3872 Akirafujii

Discovery
- Discovered by: B. A. Skiff
- Discovery site: Anderson Mesa Stn.
- Discovery date: 12 January 1983

Designations
- Named after: Akira Fujii (Japanese astrophotographer)
- Alternative designations: 1983 AV · 1931 AY
- Minor planet category: main-belt · (middle) EunomiaMitidika

Orbital characteristics
- Epoch 4 September 2017 (JD 2458000.5)
- Uncertainty parameter 0
- Observation arc: 86.10 yr (31,447 days)
- Aphelion: 3.2025 AU
- Perihelion: 2.1199 AU
- Semi-major axis: 2.6612 AU
- Eccentricity: 0.2034
- Orbital period (sidereal): 4.34 yr (1,586 days)
- Mean anomaly: 324.03°
- Mean motion: 0° 13^{m} 37.2^{s} / day
- Inclination: 13.042°
- Longitude of ascending node: 94.761°
- Argument of perihelion: 66.126°

Physical characteristics
- Dimensions: 12.538±0.340 km 15.16±1.3 km (IRAS:13) 15.20 km (derived) 21.43±1.51 km
- Synodic rotation period: 10.635 h 22.289±0.003 h
- Geometric albedo: 0.029±0.005 0.0583±0.011 (IRAS:13) 0.0697 (derived) 0.085±0.012
- Spectral type: C · S (assumed)
- Absolute magnitude (H): 12.44±0.26 · 12.6 · 12.8

= 3872 Akirafujii =

Main-belt asteroid

3872 Akirafujii, provisional designation , is a carbonaceous Eunomia asteroid from the middle region of the asteroid belt, approximately 15 kilometers in diameter.

The asteroid was discovered on 12 January 1983, by American astronomer Brian Skiff at Lowell's Anderson Mesa Station, near Flagstaff, Arizona. It was later named after Japanese astronomer Akira Fujii.

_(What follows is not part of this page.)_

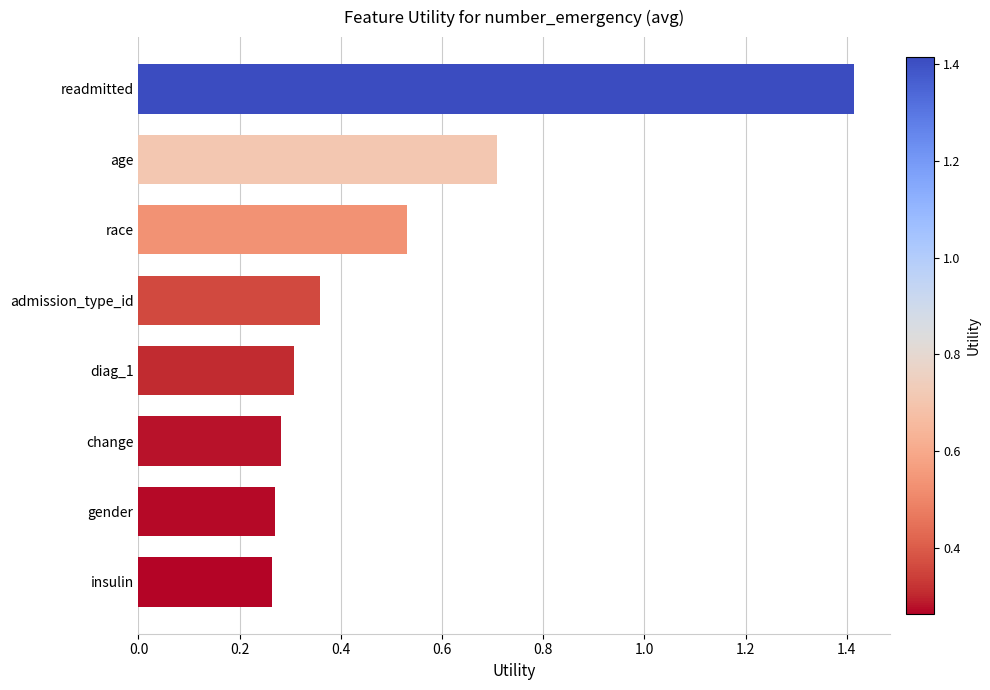

Is it true that the value at insulin is 0.3?

True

== Orbit and classification ==

Akirafujii has been identified as a member of the Mitidika family, a dispersed asteroid family of typically carbonaceous C-type asteroids. The family is named after 2262 Mitidika (diameter of 9 km) and consists of 653 known members, the largest ones being 404 Arsinoë (95 km) and 5079 Brubeck (17 km). It has also been described as a member of the Eunomia family, a large group of otherwise predominantly stony asteroids and the most prominent family in the intermediate main-belt.

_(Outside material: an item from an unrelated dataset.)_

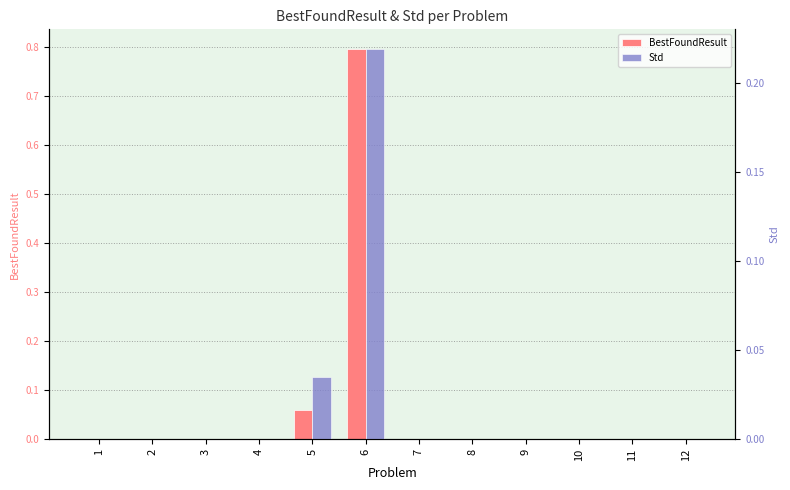

Reading left to right, extract all data points from this chart.

BestFoundResult: 1=0.0	2=0.0	3=0.0	4=0.0	5=0.1	6=0.8	7=0.0	8=0.0	9=0.0	10=0.0	11=0.0	12=0.0
Std: 1=0.0	2=0.0	3=0.0	4=0.0	5=0.0	6=0.2	7=0.0	8=0.0	9=0.0	10=0.0	11=0.0	12=0.0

It orbits the Sun in the central main-belt at a distance of 2.1–3.2 AU once every 4 years and 4 months (1,586 days). Its orbit has an eccentricity of 0.20 and an inclination of 13° with respect to the ecliptic. The first precovery was taken at Lowell Observatory in 1931, extending the asteroid's observation arc by 52 years prior to its discovery.

== Physical characteristics ==

Akirafujii has been characterized as a dark C-type asteroid by PanSTARRS' photometric survey, which agrees with the Mitidika family's overall spectral type.

=== Rotation period ===

In August 2005 and November 2012, two rotational lightcurves were obtained through photometric observations at the Chiro Observatory, Australia, and at the Preston Gott Observatory in Texas, United States, respectively. The ambiguous lightcurve from Chiro Observatory showed a rotation period of 10.635 hours with a brightness variation of 0.35 in magnitude, when using the longer solution (U=2). The other lightcurve at Preston Gott gave a period of 22.289±0.003 hours with an amplitude of 0.23 (U=2-).

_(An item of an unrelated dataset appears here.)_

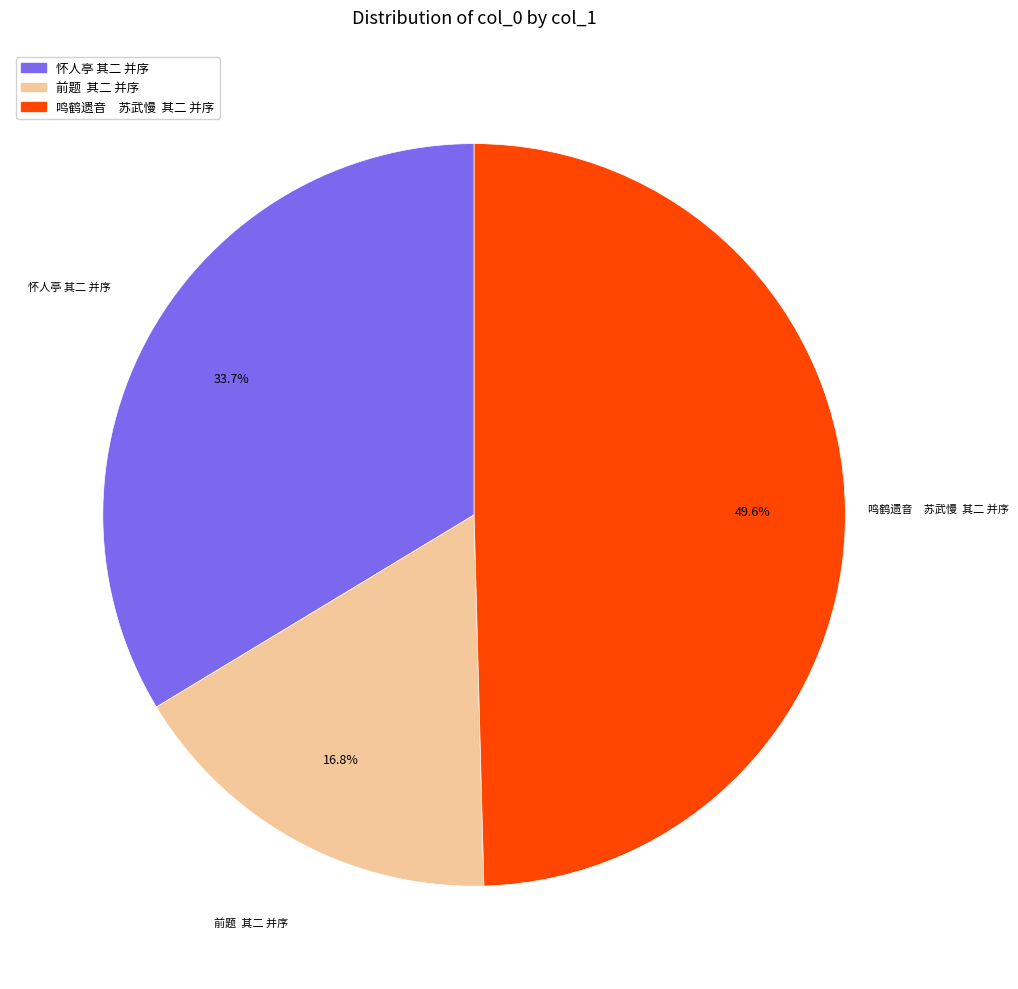

To the nearest percent, what is the average slice percentage?

33%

=== Diameter and albedo ===

According to the space-based surveys carried out by the Infrared Astronomical Satellite IRAS, the Japanese Akari satellite, and the NEOWISE mission of NASA's Wide-field Infrared Survey Explorer, Akirafujii measures between 12.5 and 21.4 kilometers, and its surface has a low albedo in the range of 0.03 to 0.09.

The Collaborative Asteroid Lightcurve Link (CALL) derives an albedo of 0.07 and calculates a diameter of 15.2 kilometers with an absolute magnitude of 12.6.

== Naming ==

This minor planet was named in honour of Japanese astronomer Akira Fujii (born 1941), a prominent astronomy communicator and astrophotographer at his Chiro Observatory in Shirakawa, Fukushima prefecture. Editor of the "Star Handbook" (Hoshi No Techou) and author of an astronomy book series for young people, Fujii has also publicized astronomy on TV, and he has toured the country during the 1986 apparition of Halley's Comet, encouraging the public to observe it with a 0.6-meter reflector telescope mounted on his trailer. Internationally, Fujii is most famous for his excellent celestial images. The official naming citation was published by the Minor Planet Center on 29 November 1993 (M.P.C. 22829).